In between the workouts and video-game sessions that make up the NFL offseason, Jacksonville Jaguars tackle Eben Britton has taken on a new challenge.

It's unlikely you'd hear an NFL offensive lineman on the local NPR affiliate, but in Jacksonville at 11 p.m. on a Wednesday night, you'll hear Britton calling the shots on his "73" radio show.

No, he's not talking Xs and Os, he's playing a collection of songs and poems based on a weekly theme. He has already recorded 11 60-minute shows and hopes to have 25 finished before the season starts.
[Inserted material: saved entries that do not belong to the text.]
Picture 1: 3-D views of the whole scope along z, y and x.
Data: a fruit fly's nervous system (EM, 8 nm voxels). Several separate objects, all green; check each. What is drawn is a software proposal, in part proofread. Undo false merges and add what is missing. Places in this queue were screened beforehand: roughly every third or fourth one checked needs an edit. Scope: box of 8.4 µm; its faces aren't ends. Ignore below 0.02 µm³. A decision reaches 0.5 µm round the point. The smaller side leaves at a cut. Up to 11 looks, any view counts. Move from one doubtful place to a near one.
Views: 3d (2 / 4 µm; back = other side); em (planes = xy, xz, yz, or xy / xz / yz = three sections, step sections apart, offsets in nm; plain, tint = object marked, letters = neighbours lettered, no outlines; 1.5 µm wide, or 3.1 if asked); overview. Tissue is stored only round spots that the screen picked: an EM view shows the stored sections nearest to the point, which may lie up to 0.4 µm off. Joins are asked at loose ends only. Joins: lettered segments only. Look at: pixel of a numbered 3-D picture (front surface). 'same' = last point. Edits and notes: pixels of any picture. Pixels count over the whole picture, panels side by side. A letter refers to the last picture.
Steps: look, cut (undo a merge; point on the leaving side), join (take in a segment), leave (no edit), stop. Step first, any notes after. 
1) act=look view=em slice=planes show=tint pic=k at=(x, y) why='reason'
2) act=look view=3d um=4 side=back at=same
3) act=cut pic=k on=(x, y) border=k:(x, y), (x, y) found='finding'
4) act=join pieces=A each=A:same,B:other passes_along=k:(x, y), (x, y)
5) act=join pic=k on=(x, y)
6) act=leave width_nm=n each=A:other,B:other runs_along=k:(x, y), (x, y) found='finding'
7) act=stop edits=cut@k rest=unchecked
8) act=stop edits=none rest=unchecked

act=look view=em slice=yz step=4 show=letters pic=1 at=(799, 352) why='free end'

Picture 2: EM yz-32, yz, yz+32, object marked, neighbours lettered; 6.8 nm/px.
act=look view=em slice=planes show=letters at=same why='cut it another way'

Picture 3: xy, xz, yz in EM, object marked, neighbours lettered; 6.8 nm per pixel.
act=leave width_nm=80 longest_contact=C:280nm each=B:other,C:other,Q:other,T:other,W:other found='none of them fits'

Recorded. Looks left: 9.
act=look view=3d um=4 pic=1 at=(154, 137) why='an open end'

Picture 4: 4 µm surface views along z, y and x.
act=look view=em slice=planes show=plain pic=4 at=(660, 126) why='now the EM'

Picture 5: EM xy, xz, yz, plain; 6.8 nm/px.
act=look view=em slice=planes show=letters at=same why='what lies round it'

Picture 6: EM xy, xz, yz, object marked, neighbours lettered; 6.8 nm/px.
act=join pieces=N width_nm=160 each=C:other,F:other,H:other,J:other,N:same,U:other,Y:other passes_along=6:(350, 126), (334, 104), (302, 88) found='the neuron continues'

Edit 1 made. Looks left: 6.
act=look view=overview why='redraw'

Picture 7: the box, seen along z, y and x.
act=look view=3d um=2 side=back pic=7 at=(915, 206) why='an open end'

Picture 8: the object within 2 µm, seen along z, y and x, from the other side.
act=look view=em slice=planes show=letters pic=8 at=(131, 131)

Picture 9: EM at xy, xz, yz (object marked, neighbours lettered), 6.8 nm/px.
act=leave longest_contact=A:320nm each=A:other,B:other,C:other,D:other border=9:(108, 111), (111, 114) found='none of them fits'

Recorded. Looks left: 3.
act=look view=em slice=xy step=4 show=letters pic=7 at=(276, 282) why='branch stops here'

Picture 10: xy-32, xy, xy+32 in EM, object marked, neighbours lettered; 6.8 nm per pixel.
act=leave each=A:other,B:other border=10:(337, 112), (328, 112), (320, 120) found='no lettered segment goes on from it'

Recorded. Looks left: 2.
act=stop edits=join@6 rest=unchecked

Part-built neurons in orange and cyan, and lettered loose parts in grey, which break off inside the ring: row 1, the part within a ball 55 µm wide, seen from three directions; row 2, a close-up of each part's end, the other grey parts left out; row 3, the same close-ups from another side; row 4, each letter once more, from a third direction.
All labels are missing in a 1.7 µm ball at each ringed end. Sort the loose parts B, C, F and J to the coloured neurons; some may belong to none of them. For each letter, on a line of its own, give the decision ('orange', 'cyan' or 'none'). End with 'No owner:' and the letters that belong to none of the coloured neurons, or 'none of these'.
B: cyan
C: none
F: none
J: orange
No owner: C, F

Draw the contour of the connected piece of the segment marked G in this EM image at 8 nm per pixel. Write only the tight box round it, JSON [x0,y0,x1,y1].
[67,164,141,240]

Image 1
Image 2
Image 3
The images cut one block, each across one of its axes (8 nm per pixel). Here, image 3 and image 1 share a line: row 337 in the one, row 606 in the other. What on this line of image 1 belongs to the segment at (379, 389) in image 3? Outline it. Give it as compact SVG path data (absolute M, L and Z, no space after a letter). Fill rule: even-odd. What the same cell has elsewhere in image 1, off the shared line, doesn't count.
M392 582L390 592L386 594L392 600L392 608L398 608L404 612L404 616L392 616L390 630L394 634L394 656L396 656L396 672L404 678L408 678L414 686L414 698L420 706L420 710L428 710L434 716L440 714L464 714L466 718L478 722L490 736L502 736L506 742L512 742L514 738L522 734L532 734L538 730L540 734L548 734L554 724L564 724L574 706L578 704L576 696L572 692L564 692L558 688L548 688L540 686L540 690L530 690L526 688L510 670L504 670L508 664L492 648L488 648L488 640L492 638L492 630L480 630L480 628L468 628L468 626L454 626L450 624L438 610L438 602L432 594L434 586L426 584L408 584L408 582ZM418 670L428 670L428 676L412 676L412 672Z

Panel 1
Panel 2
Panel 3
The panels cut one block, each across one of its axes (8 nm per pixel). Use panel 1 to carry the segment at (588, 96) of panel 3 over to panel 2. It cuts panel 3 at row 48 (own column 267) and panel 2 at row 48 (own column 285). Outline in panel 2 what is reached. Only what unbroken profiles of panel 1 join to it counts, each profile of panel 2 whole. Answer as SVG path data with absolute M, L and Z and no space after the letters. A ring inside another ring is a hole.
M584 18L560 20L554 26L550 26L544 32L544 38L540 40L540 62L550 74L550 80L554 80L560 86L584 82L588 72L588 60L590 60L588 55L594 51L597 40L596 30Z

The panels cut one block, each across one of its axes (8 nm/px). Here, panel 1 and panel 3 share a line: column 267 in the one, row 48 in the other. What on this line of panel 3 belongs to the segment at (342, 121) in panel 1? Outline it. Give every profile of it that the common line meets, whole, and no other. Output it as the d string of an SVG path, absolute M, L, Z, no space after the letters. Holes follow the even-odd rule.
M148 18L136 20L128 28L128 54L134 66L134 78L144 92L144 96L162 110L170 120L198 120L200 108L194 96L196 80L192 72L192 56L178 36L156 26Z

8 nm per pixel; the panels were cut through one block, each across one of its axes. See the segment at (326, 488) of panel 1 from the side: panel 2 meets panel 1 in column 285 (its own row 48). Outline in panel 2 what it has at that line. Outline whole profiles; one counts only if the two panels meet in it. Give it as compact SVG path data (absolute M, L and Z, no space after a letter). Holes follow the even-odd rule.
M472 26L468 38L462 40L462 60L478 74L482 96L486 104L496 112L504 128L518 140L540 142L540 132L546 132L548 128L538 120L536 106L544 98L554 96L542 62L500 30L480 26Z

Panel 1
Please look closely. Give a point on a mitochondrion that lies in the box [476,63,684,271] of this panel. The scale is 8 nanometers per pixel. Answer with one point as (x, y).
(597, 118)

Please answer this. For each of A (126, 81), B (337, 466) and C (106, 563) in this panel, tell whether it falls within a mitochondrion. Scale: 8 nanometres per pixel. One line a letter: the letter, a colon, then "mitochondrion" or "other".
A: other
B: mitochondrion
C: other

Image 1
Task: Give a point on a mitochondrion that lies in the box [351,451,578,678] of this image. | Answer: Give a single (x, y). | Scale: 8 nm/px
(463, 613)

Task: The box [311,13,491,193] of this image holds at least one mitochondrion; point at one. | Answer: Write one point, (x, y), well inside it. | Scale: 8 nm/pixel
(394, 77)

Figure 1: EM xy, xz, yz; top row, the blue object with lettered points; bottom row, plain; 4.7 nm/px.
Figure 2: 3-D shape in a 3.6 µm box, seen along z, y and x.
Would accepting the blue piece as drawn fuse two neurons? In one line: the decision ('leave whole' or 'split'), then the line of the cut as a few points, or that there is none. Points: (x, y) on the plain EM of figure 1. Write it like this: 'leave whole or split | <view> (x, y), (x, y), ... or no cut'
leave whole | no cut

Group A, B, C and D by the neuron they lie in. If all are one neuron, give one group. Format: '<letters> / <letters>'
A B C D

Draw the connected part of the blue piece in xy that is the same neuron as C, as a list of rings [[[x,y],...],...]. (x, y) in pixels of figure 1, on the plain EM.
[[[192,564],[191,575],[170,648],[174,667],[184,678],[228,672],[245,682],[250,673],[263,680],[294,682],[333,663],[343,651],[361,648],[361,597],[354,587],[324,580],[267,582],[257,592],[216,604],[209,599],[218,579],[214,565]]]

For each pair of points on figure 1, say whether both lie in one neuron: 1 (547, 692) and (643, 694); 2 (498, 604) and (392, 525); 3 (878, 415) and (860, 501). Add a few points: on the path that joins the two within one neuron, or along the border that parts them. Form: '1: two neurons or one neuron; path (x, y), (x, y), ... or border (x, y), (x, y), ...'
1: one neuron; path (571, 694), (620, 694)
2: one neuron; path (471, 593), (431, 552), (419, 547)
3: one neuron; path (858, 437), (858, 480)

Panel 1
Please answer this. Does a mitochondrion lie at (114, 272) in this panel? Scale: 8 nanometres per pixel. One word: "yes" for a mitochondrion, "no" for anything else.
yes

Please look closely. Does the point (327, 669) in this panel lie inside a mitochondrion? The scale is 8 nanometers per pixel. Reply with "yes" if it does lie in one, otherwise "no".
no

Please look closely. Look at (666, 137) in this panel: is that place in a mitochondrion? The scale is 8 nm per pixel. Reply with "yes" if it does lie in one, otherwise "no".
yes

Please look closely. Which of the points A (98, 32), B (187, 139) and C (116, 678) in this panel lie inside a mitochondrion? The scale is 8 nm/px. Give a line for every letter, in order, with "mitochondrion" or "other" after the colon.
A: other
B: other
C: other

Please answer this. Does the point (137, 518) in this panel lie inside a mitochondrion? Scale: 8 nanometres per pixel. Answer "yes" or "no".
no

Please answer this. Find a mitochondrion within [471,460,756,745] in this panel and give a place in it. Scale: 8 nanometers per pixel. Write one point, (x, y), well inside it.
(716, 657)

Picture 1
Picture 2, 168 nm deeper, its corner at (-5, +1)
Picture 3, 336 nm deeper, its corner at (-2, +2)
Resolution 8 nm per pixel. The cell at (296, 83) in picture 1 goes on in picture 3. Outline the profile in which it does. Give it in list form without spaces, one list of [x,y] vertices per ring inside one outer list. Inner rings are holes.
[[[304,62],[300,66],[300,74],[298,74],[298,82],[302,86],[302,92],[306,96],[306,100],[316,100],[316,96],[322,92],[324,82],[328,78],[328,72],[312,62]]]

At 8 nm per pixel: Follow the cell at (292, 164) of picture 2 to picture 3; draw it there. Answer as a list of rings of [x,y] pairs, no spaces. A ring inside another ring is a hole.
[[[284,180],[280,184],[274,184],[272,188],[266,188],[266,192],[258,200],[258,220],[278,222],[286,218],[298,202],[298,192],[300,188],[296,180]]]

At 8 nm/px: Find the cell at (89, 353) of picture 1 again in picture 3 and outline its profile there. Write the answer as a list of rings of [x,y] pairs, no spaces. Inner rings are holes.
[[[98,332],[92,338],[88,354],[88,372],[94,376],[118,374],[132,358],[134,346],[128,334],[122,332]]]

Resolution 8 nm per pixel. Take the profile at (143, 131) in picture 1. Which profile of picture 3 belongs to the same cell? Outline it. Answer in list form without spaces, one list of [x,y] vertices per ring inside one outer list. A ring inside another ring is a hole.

How did you get into this?

A couple years ago, I happened to meet David Luckin from [the Jacksonville] NPR. At the time, I was growing a mustache for Movember, so he invited me to come on his show to promote the cause, and he suggested I bring some music to do a show with him. I had never listened to NPR before, but I started listening to his show after that and it inspired me, so I took him up on the offer. It was a lot of fun, and I realized it was something I'd love to learn more about. I've always loved making mixtapes and playlists, so I gave him a call asking if I could do it again and learn about producing a radio show.

Why not a sports show?

I have football, and I get to talk sports all day with the guys in the locker room. I want this to be a release from football, something that lets me get into my creative side and use the other side of my brain.